MATERIALS AND METHODS
Patient Population
This study was reviewed and approved by the human subjects committees at the University of Wisconsin-Madison and William S. Middleton Memorial Veterans Hospital. Twelve patients were recruited from the University of Wisconsin Hospital and Clinics and the William S. Middleton Memorial Veterans Hospital (Table 1). All patients gave informed consent. The patients had a left ventricular ejection fraction of no more than 35% and stable New York Heart Association functional class III congestive heart failure at least 3 mo before the study. Active treatment with an angiotensin-converting enzyme inhibitor (if tolerated) and digitalis (unless contraindicated) were required. No patient was taking β-adrenoreceptor blocking agents at the time of the study. Exclusion criteria included a history of diabetes, severe or unstable angina, recent myocardial infarction (<3 mo), and active alcohol or drug abuse.
[18F]FTHA Production
Nucleophilic aqueous [18F]fluoride was produced using the 11.4-MeV, 6- to 8-mm proton (only) beam, full width at half maximum, from the RDS 112 cyclotron (CTI, Knoxville, TN) and the high-pressure gold–silver or silver body [18O]H2O targets described in detail elsewhere (8). [18F]FTHA was synthesized through an aminopolyether-supported SN2 nucleophilic substitution reaction using the tosylated precursor 14(R,S)-tosyloxy-6-thia-heptadecanoate (9). [18F]FTHA was purified by reverse-phase high-performance liquid tomography (HPLC) on a 250 × 4.6 mm C-18 column (Alltech, Deerfield, IL) using a methanol:water:acetic acid (88:2:0.4) mobile phase at a flow rate of 5 mL/min. The eluent was diluted 1:1 with sterile water and loaded onto a C18 SepPak (Waters, Milford, MA). The SepPak was eluted with 2 mL sterile ethanol. After the ethanol was evaporated, [18F]FTHA was dissolved in 35 mL 3% human serum albumin. The final product was passed through a 0.22-mm filter (Millipore, Bedford, MA) for injection. Radiochemical purity was analyzed by reverse-phase HPLC with an analytical C-18 column (Alltech; 3 μm, 150 × 4.6 mm). Radioanalytic thin-layer chromatography was used to confirm radiochemical purity using silica plates and the mobile-phase 70:30:1 hexane:ethyl acetate:acetic acid.
FDG Production
FDG was produced using a microwave cavity–based adaptation of the Hamacher synthesis using the 1,3,4,6,-tetra-O-acetyl-2-O-trifluoromethanesulfonyl-β-d-mannopyranose (mannose triflate) precursor (10). The radiochemical purity of the final product was determined by HPLC using an NH2 column (Alltech; 10 μm, 250 × 4.6 mm, 80:20 acetonitrile:H2O, 2.0 mL/min). Radioanalytic thin-layer chromatography was used to quantitate [18F]fluoride in the final preparation (silica plates, 80:20 acetonitrile:H2O).

* Given data
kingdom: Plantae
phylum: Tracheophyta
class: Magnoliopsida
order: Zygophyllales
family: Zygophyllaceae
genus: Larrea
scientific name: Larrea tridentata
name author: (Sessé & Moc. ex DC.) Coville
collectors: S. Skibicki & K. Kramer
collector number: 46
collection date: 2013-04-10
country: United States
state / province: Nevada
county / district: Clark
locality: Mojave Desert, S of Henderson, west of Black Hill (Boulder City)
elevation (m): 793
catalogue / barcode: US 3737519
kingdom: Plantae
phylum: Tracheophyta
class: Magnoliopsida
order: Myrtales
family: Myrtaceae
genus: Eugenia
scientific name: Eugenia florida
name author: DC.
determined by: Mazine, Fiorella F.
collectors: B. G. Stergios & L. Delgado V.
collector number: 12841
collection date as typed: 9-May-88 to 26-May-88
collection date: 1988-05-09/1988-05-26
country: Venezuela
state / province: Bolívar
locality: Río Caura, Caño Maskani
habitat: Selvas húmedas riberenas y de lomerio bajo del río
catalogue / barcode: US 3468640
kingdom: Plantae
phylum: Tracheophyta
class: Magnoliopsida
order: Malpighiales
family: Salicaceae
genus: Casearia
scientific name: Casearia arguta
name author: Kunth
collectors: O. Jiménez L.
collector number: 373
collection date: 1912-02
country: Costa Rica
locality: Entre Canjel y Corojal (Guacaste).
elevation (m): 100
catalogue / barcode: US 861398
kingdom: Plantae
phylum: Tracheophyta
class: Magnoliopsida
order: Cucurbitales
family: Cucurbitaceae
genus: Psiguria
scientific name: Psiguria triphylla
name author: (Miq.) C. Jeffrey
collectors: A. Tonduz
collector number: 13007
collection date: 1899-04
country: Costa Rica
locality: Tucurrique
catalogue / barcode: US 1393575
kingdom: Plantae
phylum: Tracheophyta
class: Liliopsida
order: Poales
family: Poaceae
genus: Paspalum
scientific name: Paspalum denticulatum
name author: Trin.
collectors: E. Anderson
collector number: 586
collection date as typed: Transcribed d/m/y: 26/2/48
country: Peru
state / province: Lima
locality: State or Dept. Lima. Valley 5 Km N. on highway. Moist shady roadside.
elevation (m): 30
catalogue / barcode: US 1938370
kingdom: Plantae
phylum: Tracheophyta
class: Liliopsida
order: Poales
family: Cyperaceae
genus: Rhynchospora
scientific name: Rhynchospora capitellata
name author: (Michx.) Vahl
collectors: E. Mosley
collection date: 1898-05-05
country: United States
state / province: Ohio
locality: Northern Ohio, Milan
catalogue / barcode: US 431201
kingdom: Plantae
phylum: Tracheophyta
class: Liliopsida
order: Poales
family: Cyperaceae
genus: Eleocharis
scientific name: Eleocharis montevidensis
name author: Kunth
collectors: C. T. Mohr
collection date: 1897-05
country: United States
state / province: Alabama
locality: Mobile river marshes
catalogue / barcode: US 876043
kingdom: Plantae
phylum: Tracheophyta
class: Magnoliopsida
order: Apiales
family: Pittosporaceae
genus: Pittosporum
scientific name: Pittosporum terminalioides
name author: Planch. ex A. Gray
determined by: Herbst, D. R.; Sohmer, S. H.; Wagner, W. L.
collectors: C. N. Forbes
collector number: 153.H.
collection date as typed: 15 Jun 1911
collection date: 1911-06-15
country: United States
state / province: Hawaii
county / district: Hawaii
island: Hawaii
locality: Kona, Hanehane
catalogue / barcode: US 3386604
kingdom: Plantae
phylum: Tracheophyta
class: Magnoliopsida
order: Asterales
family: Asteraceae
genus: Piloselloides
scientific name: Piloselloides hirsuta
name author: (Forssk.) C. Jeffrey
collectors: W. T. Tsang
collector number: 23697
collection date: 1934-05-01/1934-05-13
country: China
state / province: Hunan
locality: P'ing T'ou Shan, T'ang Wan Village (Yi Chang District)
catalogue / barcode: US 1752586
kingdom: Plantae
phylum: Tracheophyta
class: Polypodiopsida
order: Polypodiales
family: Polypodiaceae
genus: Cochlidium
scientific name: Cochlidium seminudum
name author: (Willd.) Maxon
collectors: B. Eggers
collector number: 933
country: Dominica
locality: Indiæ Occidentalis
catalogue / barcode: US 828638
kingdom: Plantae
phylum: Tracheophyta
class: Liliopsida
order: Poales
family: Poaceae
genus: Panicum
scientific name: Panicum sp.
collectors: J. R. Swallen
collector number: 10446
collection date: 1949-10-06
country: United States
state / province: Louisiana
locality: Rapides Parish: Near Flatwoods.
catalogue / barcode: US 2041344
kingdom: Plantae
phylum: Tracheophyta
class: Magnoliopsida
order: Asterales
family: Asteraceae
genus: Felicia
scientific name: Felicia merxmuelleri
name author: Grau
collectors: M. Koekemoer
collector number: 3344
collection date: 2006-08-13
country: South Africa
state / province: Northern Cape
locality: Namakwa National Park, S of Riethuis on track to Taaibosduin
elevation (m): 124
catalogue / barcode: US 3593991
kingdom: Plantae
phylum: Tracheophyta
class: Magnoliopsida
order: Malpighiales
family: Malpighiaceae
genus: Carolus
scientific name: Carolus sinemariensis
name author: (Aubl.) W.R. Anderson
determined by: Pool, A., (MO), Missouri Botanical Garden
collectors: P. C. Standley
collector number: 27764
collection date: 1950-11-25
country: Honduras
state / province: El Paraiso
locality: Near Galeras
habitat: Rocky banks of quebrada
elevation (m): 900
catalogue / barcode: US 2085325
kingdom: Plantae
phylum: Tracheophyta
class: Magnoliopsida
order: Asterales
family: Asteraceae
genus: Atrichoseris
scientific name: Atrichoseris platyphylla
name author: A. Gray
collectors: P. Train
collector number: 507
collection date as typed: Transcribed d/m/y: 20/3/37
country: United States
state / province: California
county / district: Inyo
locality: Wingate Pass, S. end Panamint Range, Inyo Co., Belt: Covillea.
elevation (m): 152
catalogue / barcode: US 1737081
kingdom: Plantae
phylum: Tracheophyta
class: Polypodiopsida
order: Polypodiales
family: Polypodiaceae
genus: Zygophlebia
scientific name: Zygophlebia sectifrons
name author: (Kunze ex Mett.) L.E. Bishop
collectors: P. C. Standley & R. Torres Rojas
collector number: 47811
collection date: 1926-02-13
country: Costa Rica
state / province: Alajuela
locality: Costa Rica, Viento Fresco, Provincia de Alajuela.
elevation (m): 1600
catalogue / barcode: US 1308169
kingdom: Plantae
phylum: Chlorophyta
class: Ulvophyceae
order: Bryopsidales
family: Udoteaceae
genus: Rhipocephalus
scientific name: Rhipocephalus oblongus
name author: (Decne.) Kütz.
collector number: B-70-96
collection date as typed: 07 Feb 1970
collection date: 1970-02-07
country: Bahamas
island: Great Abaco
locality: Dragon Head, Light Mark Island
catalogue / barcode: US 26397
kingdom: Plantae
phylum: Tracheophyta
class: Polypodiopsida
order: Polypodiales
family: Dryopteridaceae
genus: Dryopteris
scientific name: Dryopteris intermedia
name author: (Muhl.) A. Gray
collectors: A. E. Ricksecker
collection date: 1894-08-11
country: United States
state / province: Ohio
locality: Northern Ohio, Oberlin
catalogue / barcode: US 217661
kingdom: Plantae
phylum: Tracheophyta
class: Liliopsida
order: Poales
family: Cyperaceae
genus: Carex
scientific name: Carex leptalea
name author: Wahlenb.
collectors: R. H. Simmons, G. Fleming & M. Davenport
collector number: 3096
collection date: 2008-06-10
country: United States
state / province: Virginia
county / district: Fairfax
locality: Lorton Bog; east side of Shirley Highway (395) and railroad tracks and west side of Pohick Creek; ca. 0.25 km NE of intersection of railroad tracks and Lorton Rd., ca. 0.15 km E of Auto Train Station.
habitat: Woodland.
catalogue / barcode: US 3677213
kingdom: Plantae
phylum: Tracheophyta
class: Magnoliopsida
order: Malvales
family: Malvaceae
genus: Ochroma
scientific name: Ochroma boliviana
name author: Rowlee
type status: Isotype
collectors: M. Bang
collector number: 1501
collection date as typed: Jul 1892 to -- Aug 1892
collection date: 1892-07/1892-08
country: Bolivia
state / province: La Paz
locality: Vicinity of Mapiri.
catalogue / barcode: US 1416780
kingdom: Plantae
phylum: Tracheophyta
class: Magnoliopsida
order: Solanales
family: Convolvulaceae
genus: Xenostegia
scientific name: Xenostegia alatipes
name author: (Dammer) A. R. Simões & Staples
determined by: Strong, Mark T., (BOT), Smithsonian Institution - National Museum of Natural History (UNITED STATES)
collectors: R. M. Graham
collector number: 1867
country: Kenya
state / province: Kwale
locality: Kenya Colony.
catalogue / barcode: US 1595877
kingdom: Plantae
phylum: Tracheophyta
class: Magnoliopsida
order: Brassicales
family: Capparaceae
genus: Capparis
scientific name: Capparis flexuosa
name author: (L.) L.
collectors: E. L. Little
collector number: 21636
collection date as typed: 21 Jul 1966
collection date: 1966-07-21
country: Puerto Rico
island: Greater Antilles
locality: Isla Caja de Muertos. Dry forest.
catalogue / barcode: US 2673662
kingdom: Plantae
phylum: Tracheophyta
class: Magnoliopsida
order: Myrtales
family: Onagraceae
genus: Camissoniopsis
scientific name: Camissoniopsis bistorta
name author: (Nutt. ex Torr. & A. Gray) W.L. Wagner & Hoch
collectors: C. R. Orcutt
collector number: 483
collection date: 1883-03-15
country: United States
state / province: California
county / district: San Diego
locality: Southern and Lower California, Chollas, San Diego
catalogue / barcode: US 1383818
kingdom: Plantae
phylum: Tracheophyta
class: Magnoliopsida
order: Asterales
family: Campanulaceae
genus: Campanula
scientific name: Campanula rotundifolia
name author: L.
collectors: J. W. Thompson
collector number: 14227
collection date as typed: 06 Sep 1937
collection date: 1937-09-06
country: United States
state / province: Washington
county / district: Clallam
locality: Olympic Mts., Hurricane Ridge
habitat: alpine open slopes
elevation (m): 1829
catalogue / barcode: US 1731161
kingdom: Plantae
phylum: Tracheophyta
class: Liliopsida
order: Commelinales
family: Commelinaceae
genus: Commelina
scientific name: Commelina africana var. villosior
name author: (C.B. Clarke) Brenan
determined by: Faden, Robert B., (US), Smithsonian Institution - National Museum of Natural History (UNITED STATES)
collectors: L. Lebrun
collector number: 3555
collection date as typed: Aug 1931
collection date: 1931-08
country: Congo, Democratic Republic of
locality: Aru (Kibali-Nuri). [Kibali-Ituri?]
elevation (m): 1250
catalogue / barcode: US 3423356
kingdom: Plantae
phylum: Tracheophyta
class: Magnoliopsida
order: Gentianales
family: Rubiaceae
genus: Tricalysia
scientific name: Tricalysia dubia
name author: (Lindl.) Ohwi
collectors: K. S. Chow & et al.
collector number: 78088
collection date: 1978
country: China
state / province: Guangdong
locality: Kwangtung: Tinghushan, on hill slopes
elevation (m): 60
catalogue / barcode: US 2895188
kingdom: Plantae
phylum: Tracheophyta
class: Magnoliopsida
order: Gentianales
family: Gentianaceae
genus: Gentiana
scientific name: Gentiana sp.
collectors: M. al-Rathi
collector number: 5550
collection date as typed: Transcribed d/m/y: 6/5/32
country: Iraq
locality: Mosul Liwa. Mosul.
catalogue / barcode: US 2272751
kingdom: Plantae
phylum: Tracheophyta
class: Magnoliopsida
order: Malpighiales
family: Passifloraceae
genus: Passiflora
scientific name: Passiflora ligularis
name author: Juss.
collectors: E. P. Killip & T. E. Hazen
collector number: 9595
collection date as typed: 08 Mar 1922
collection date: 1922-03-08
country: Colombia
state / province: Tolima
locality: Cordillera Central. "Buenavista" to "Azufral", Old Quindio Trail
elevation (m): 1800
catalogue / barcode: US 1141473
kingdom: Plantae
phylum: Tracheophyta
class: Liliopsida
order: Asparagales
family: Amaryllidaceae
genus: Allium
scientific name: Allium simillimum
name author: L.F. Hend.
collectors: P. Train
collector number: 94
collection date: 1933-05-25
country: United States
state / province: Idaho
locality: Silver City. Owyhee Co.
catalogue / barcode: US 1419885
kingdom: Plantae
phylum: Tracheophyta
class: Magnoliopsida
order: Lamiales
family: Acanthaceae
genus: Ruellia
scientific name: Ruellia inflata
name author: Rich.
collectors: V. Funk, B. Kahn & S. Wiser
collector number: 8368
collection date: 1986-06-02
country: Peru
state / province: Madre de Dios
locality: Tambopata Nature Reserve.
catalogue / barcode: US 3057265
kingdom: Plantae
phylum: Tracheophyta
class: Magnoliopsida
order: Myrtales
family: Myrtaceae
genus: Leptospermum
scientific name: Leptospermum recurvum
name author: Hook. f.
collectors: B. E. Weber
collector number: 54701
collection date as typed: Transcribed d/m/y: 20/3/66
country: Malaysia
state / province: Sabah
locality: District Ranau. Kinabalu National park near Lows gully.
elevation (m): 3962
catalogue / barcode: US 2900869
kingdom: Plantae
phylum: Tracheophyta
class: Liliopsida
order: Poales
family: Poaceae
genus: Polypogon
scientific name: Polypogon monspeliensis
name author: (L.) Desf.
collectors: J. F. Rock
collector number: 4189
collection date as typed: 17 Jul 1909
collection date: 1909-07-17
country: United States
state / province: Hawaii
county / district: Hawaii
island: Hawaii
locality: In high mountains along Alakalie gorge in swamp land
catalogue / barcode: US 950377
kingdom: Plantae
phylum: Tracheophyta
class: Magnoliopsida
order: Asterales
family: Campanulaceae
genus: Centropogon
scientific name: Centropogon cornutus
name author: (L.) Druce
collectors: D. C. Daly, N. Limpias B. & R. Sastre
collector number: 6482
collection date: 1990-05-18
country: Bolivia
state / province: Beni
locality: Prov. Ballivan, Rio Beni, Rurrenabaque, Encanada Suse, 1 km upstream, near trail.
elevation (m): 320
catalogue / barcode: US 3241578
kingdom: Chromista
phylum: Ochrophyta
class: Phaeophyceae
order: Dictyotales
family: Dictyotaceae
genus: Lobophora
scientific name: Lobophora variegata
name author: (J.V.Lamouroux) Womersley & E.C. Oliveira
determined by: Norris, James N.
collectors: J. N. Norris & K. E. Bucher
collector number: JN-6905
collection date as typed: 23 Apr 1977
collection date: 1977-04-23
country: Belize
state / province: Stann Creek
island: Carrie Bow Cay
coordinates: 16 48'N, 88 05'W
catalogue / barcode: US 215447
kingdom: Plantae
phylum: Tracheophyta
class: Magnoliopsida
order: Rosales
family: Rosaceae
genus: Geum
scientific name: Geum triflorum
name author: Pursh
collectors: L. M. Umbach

* Exercises
1. In one to three sentences, state what the methods section says radioanalytic thin-layer chromatography was used for in the [18F]FTHA production and in the FDG production.
2. Write the next part of the methods section on the heart failure patient study, picking up after its last sentence about FDG production.
The listing is separate material and has no connection to the methods section.

* Responses in order
1. In the [18F]FTHA production, radioanalytic thin-layer chromatography was used to confirm radiochemical purity, using silica plates and a 70:30:1 hexane:ethyl acetate:acetic acid mobile phase. In the FDG production, it was used to quantitate [18F]fluoride in the final preparation, using silica plates and 80:20 acetonitrile:H2O.

2.
PET Procedure
For this study, patients completed an [18F]FTHA and FDG PET scan on consecutive days under identical conditions (Fig. 1). After an overnight fast (9–14 h), patients gave a brief history and underwent physical examination. Intravenous access was obtained with 20-gauge Angiocath cannulae (BD Infusion Therapy Systems, Sandy, UT) placed in the dorsum of the right hand and the left antecubital fossa. Sequential arterialized venous blood samples were drawn from the right hand, which was in a hand warmer, for the determination of serum glucose and free fatty acid concentrations at the beginning, midpoint, and completion of PET scanning. Serum catecholamine samples were drawn just before PET scanning, with patients supine after 30 min of resting. Serum blood samples were stored at −700°C until analyzed. Patients were positioned supine in the Advance PET scanner (General Electric Medical Systems, Milwaukee, WI) for a whole-body tomograph using a 15.6-cm axial field of view, 35 slices, and 3.8-mm in-plane resolution. After optimization of subject positioning for visualization of the entire heart, transmission scanning was performed for 15 min using three rotating 68Ge pin sources.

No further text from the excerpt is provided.